Conversely, a humanistic society like our own will establish its own unique standards of intolerance. A humanistic society will not merely tolerate, but actively encourage sodomy, abortion, and racism, while creating a coercive, statist intolerance for vocal, public opposition to sodomy, abortion, and racism. A prime example of this is how Jerry Falwell's Biblically warranted opposition to homosexuality was considered to have incited "hate crimes" against homosexuals. Such crimes are truly evil and criminal, but the answer to that problem is intolerance of crime against homosexuals, not intolerance against godly, non-coercive opposition to homosexuals. It is highly likely that, unless the religious premises of the United States' society changes soon, within a few years it will be illegal to declare publicly what the Bible says about homosexuality. Meanwhile, the society's non-coercive, as well as coercive, tolerance for homosexuality will increase as homosexuals will be given superior rights and privileges, quotas, and so forth. It will be a crime to criticize homosexuals, but not a crime to persecute Christians.
There is tolerance on America's secular campuses today for almost any belief or practice besides historic Christianity. Professors are forced into humiliating "sensitivity training" sessions if they criticize homosexual behavior, but they may mercilessly ridicule Christianity.
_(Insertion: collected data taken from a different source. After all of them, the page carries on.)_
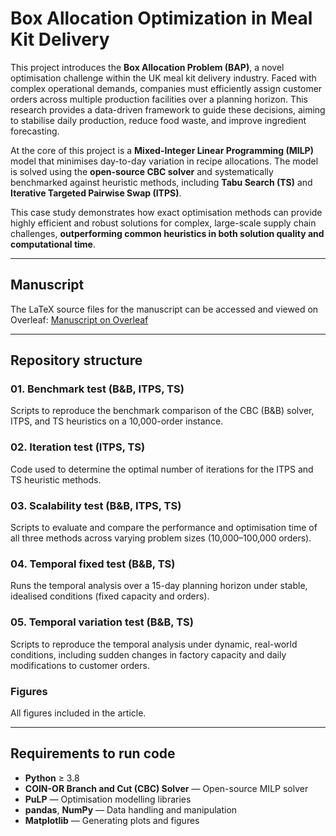 # Box Allocation Optimization in Meal Kit Delivery

This project introduces the **Box Allocation Problem (BAP)**, a novel optimisation challenge within the UK meal kit delivery industry. Faced with complex operational demands, companies must efficiently assign customer orders across multiple production facilities over a planning horizon. This research provides a data-driven framework to guide these decisions, aiming to stabilise daily production, reduce food waste, and improve ingredient forecasting.

At the core of this project is a **Mixed-Integer Linear Programming (MILP)** model that minimises day-to-day variation in recipe allocations. The model is solved using the **open-source CBC solver** and systematically benchmarked against heuristic methods, including **Tabu Search (TS)** and **Iterative Targeted Pairwise Swap (ITPS)**.

This case study demonstrates how exact optimisation methods can provide highly efficient and robust solutions for complex, large-scale supply chain challenges, **outperforming common heuristics in both solution quality and computational time**.

---

## Manuscript

The LaTeX source files for the manuscript can be accessed and viewed on Overleaf: [Manuscript on Overleaf](https://www.overleaf.com/read/kkhtrxzdmtfd#9f0ecc)

---

## Repository structure

### **01. Benchmark test (B&B, ITPS, TS)**
Scripts to reproduce the benchmark comparison of the CBC (B&B) solver, ITPS, and TS heuristics on a 10,000-order instance.

### **02. Iteration test (ITPS, TS)**
Code used to determine the optimal number of iterations for the ITPS and TS heuristic methods.

### **03. Scalability test (B&B, ITPS, TS)**
Scripts to evaluate and compare the performance and optimisation time of all three methods across varying problem sizes (10,000–100,000 orders).

### **04. Temporal fixed test (B&B, TS)**
Runs the temporal analysis over a 15-day planning horizon under stable, idealised conditions (fixed capacity and orders).

### **05. Temporal variation test (B&B, TS)**
Scripts to reproduce the temporal analysis under dynamic, real-world conditions, including sudden changes in factory capacity and daily modifications to customer orders.

### **Figures**
All figures included in the article.

---

## Requirements to run code

- **Python** ≥ 3.8  
- **COIN-OR Branch and Cut (CBC) Solver** — Open-source MILP solver  
- **PuLP** — Optimisation modelling libraries  
- **pandas**, **NumPy** — Data handling and manipulation  
- **Matplotlib** — Generating plots and figures  

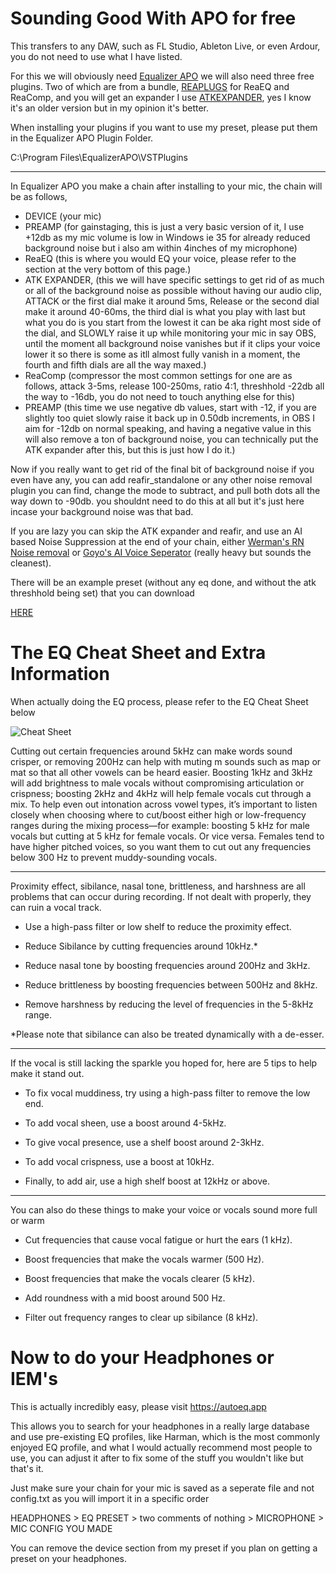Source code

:# Sounding Good With APO for free

This transfers to any DAW, such as FL Studio, Ableton Live, or even Ardour, you do not need to use what I have listed.

For this we will obviously need [Equalizer APO](https://sourceforge.net/projects/equalizerapo/) we will also need three free plugins. Two of which are from a bundle, [REAPLUGS](https://www.reaper.fm/reaplugs/) for ReaEQ and ReaComp, and you will get an expander I use [ATKEXPANDER](https://www.kvraudio.com/product/atkexpander-by-matthieu-brucher), yes I know it's an older version but in my opinion it's better.

When installing your plugins if you want to use my preset, please put them in the Equalizer APO Plugin Folder. 

C:\Program Files\EqualizerAPO\VSTPlugins

---------------------------------------------------------------

In Equalizer APO you make a chain after installing to your mic, the chain will be as follows,

* DEVICE (your mic)
* PREAMP (for gainstaging, this is just a very basic version of it, I use +12db as my mic volume is low in Windows ie 35 for already reduced background noise but i also am within 4inches of my microphone)
* ReaEQ (this is where you would EQ your voice, please refer to the section at the very bottom of this page.)
* ATK EXPANDER, (this we will have specific settings to get rid of as much or all of the background noise as possible without having our audio clip, ATTACK or the first dial make it around 5ms, Release or the second dial make it around 40-60ms, the third dial is what you play with last but what you do is you start from the lowest it can be aka right most side of the dial, and SLOWLY raise it up while monitoring your mic in say OBS, until the moment all background noise vanishes but if it clips your voice lower it so there is some as itll almost fully vanish in a moment, the fourth and fifth dials are all the way maxed.)
* ReaComp (compressor the most common settings for one are as follows, attack 3-5ms, release 100-250ms, ratio 4:1, threshhold -22db all the way to -16db, you do not need to touch anything else for this)
* PREAMP (this time we use negative db values, start with -12, if you are slightly too quiet slowly raise it back up in 0.50db increments, in OBS I aim for -12db on normal speaking, and having a negative value in this will also remove a ton of background noise, you can technically put the ATK expander after this, but this is just how I do it.)

Now if you really want to get rid of the final bit of background noise if you even have any, you can add reafir_standalone or any other noise removal plugin you can find, change the mode to subtract, and pull both dots all the way down to -90db. you shouldnt need to do this at all but it's just here incase your background noise was that bad.

If you are lazy you can skip the ATK expander and reafir, and use an AI based Noise Suppression at the end of your chain, either [Werman's RN Noise removal](https://github.com/werman/noise-suppression-for-voice) or [Goyo's AI Voice Seperator](https://goyo.app/) (really heavy but sounds the cleanest).

There will be an example preset (without any eq done, and without the atk threshhold being set) that you can download 

[HERE](https://github.com/YunaOneeChan/Sounding-Good-With-APO/blob/main/config.txt)

# The EQ Cheat Sheet and Extra Information

When actually doing the EQ process, please refer to the EQ Cheat Sheet below

![Cheat Sheet](https://github.com/YunaOneeChan/Sounding-Good-With-APO/blob/main/EQ%20Cheat%20Sheet.png)

Cutting out certain frequencies around 5kHz can make words sound crisper, or removing 200Hz can help with muting m sounds such as map or mat so that all other vowels can be heard easier. Boosting 1kHz and 3kHz will add brightness to male vocals without compromising articulation or crispness; boosting 2kHz and 4kHz will help female vocals cut through a mix. To help even out intonation across vowel types, it’s important to listen closely when choosing where to cut/boost either high or low-frequency ranges during the mixing process—for example: boosting 5 kHz for male vocals but cutting at 5 kHz for female vocals. Or vice versa. Females tend to have higher pitched voices, so you want them to cut out any frequencies below 300 Hz to prevent muddy-sounding vocals. 

------------------------------------------------------

Proximity effect, sibilance, nasal tone, brittleness, and harshness are all problems that can occur during recording. If not dealt with properly, they can ruin a vocal track. 

* Use a high-pass filter or low shelf to reduce the proximity effect. 

* Reduce Sibilance by cutting frequencies around 10kHz.*

* Reduce nasal tone by boosting frequencies around 200Hz and 3kHz. 

* Reduce brittleness by boosting frequencies between 500Hz and 8kHz. 

* Remove harshness by reducing the level of frequencies in the 5-8kHz range.

*Please note that sibilance can also be treated dynamically with a de-esser.

---------------------------------------------------

If the vocal is still lacking the sparkle you hoped for, here are 5 tips to help make it stand out.

* To fix vocal muddiness, try using a high-pass filter to remove the low end. 

* To add vocal sheen, use a boost around 4-5kHz. 

* To give vocal presence, use a shelf boost around 2-3kHz. 

* To add vocal crispness, use a boost at 10kHz. 

* Finally, to add air, use a high shelf boost at 12kHz or above.

--------------------------------------------------

You can also do these things to make your voice or vocals sound more full or warm

* Cut frequencies that cause vocal fatigue or hurt the ears (1 kHz).

* Boost frequencies that make the vocals warmer (500 Hz).

* Boost frequencies that make the vocals clearer (5 kHz).

* Add roundness with a mid boost around 500 Hz.

* Filter out frequency ranges to clear up sibilance (8 kHz).



# Now to do your Headphones or IEM's

This is actually incredibly easy, please visit https://autoeq.app

This allows you to search for your headphones in a really large database and use pre-existing EQ profiles, like Harman, which is the most commonly enjoyed EQ profile, and what I would actually recommend most people to use, you can adjust it after to fix some of the stuff you wouldn't like but that's it. 

Just make sure your chain for your mic is saved as a seperate file and not config.txt as you will import it in a specific order

HEADPHONES > EQ PRESET > two comments of nothing > MICROPHONE > MIC CONFIG YOU MADE

You can remove the device section from my preset if you plan on getting a preset on your headphones.
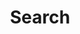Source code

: ---
title: "Search" # in any language you want
layout: "search" # necessary for search
description: "You can search for specific post or keywords using the seachbar below."
summary: "search"
placeholder: "What are you looking for?"
---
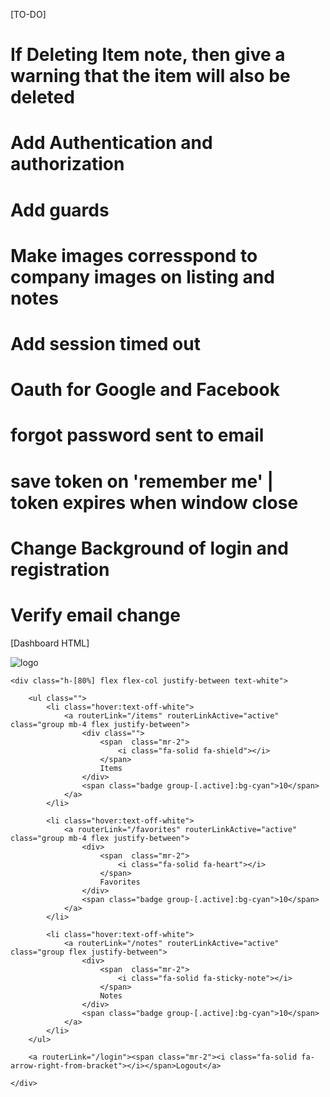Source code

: [TO-DO]

# If Deleting Item note, then give a warning that the item will also be deleted

# Add Authentication and authorization

# Add guards

# Make images corresspond to company images on listing and notes

# Add session timed out

# Oauth for Google and Facebook

# forgot password sent to email

# save token on 'remember me' | token expires when window close

# Change Background of login and registration

# Verify email change

[Dashboard HTML]

<aside class="h-screen bg-dark-gray w-[200px] fixed p-8">
    <div class="mb-8 border-b-[1px] border-opacity-30 border-off-white w-full">
        <img src="assets/images/logos/safe-secret.png" alt="logo" class="w-24 mb-2" />
    </div>

    <div class="h-[80%] flex flex-col justify-between text-white">

        <ul class="">
            <li class="hover:text-off-white">
                <a routerLink="/items" routerLinkActive="active" class="group mb-4 flex justify-between">
                    <div class="">
                        <span  class="mr-2">
                            <i class="fa-solid fa-shield"></i>
                        </span>
                        Items
                    </div>
                    <span class="badge group-[.active]:bg-cyan">10</span>
                </a>
            </li>

            <li class="hover:text-off-white">
                <a routerLink="/favorites" routerLinkActive="active" class="group mb-4 flex justify-between">
                    <div>
                        <span  class="mr-2">
                            <i class="fa-solid fa-heart"></i>
                        </span>
                        Favorites
                    </div>
                    <span class="badge group-[.active]:bg-cyan">10</span>
                </a>
            </li>

            <li class="hover:text-off-white">
                <a routerLink="/notes" routerLinkActive="active" class="group flex justify-between">
                    <div>
                        <span  class="mr-2">
                            <i class="fa-solid fa-sticky-note"></i>
                        </span>
                        Notes
                    </div>
                    <span class="badge group-[.active]:bg-cyan">10</span>
                </a>
            </li>
        </ul>

        <a routerLink="/login"><span class="mr-2"><i class="fa-solid fa-arrow-right-from-bracket"></i></span>Logout</a>

    </div>

</aside>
The rationale for the prohibition of non-coercive intolerance against homosexuals and other egregious sinners is the desire to avoid offending members of, for example, a particular sexual orientation. There is, of course, no interest at all in wanting to avoid offending members of a different religious orientation if that orientation is orthodox Christianity.
The New Immoral Majority
Much the same is true in the non-coercive sphere of the modern church. In most denominations, vocal Biblical teaching against apostasy, liberalism, Biblical criticism, radical feminism, euthanasia, aborticide, and homosexuality is simply not tolerated. These practices themselves, of course, are widely tolerated and encouraged. The modern "liberal" agents of ecclesiastical intolerance are quick to point in horror to the medieval church's unhealthy collaboration with the state by which the former coercively enforced standards with which the state should be unconcerned. We Christian lovers of liberty do not defend this collaboration. However, we should expect that these same modern "liberals" horrified at the sinful collaboration of church and state in past Christian eras will invite the arm of a godless, secular state today to coercively enforce intolerance against those who cry out against depravity in the modern church and society. It's not intolerance they oppose, you see, just intolerance of sin.
Intolerance is an inescapable concept. If Christ's church does not employ non-coercive means of intolerance to suppress apostasy, unbelief, homosexualism, abortion, racism, and feminism, secularists and liberals will employ the arm of the state to coercively suppress (at the end of a gun barrel, if necessary) non-coercive intolerance against these sins.
- P. Andrew Sandlin
P. Andrew Sandlin is a Christian minister, theologian, and author. He is the founder and president of the Center for Cultural Leadership in Coulterville, California. He was formerly president of the National Reform Association and executive vice president of the Chalcedon Foundation. He is a minister in the Fellowship of Mere Christianity.. He was formerly a pastor at Church of the Word in Painesville, Ohio (1984-1995) and Cornerstone Bible Church in Scotts Valley, California (2004-2014).